Llegó la próxima, con un toro más gordo (y también más despitorrado) y Antoñete meció la verónica. Éste ya era distinto asunto. Habíamos visto a la figura correr para veroniquear, con lo cual aquellas verónicas de Antoñete y la media ceñida al aire belmontino parecían venidas del cielo. Seguro que venían del cielo, ¿de dónde si no?

Después se produjo una faena de muleta hecha de retazos, pletórica en detalles. El toro, bondadoso de suyo, no valía un duro. Quiere decirse que se deslomaba. A poco que lo embarcara y le diera salida Antoñete, ya se estaba pegando el batacazo. Mas, entre tumbos, pudieron verse unos redondos ligados, un cambio de mano precioso rematado a la izquierda con el pase de la firma, unos naturales cargando la suerte, el pase de pecho clásico. Gallardía y naturalidad. Las suertes precisas y los pases justos, sin ninguna concesión a la galería. Claro que no se esperaba distinto proceder de Antoñete. Vuelve Antoñete a sus 67 años para ponerse populachero y pegapasista y hubiera sido como para tirarse por el Viaducto (por el Acueducto, queremos decir).

No faltaron patéticas situaciones; también es cierto. A las intemperancias bovinas respondía mal Antoñete. Las facultades -los reflejos escasos, entiéndase- no perdonan. Los agobios físicos y el malhumor que le producían las limitaciones, causaban un penoso efecto. Si bien todo eso se olvidaba en cuanto volvía a sacar la casta torera y se ponía a parar, templar y mandar.

El resto de la corrida fue lo de siempre: el bochorno de los toros inútiles, de los toros ficticios, del sucedáneo de toro que se han inventado para cortar orejas por doquier y llevarse la pasta sin excesivos sobresaltos. Y les pegaron pases: ¡qué heroicidad!

De entre los héroes destacó Enrique Ponce que lejos de asimilar la lección de Antoñete, seguramente alérgico a sus aromas, estuvo más pegapasista que nunca. Pegapasista y corretón. Derechazos a manta constituyeron el armazón de sus faenas. Derechazos sin reunir ni ligar. Impecable en la apostura cuando embarcaba, al rematar ya estaba corriendo. Cerca de cinco minutos llevaba pegando derechazos en su primera faena cuando se echó la muleta a la izquierda y aunque dio entonces los mejores muletazos, concluída la tanda volvió al otro pitón. Cinco minutos largos llevaba pegando derechazos en su segunda faena cuando se echó la muleta a la izquierda e hizo bien en rectificar, porque los naturales le resultaron un dolor. En realidad toda esta faena transcurrió acelerada, destemplada, violenta quizá porque a la ficción de toro le dio por sacar cierta viveza.

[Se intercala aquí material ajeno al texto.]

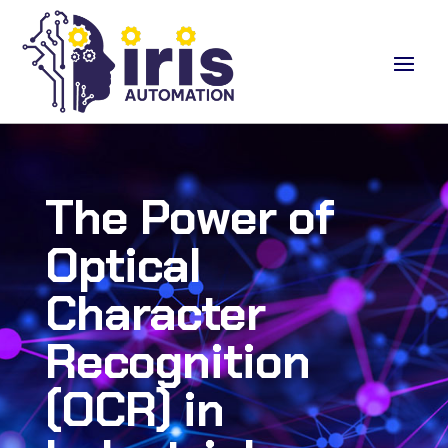
The Power of
Optical
Character
Recognition
(OCR) in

El Juli, en cambio, no defraudó a nadie. El Juli capoteó a la verónica, quitó por burjasotinas, banderilleó a su primera menudencia clavando desde los lados si bien entró por los comprometidos terrenos de dentro, y lo muleteó tesonero. Mediado el trasteo se acobardó el inválido, huyó a tablas y allí consiguió sacarle muletazos meritísimos. La emoción de este toreo, retador y muy auténtico, se repitió en el sexto, que era un mulo, y le obligó a tomar naturales, redondos, de pecho, empalmados o no. Y pues mató rápido, cortó orejas y salió por la puerta grande.

La juventud viene pegando. La juventud pega siempre en el toreo; pero tampoco conviene exagerar. La juventud es un tesoro que se va perdiendo cada día y llega un momento en que se acaba y ya sólo es ruina. La torería, sin embargo, no se pierde nunca. Antes al contrario, se asolera. Ahí estuvo Antoñete, para demostrarlo, derramando sus fragancias. Claro que también daban un tufillo a tabaco. La verdad es que si le hubieran dejado fumar, vuelve a poner el toreo en la cumbre.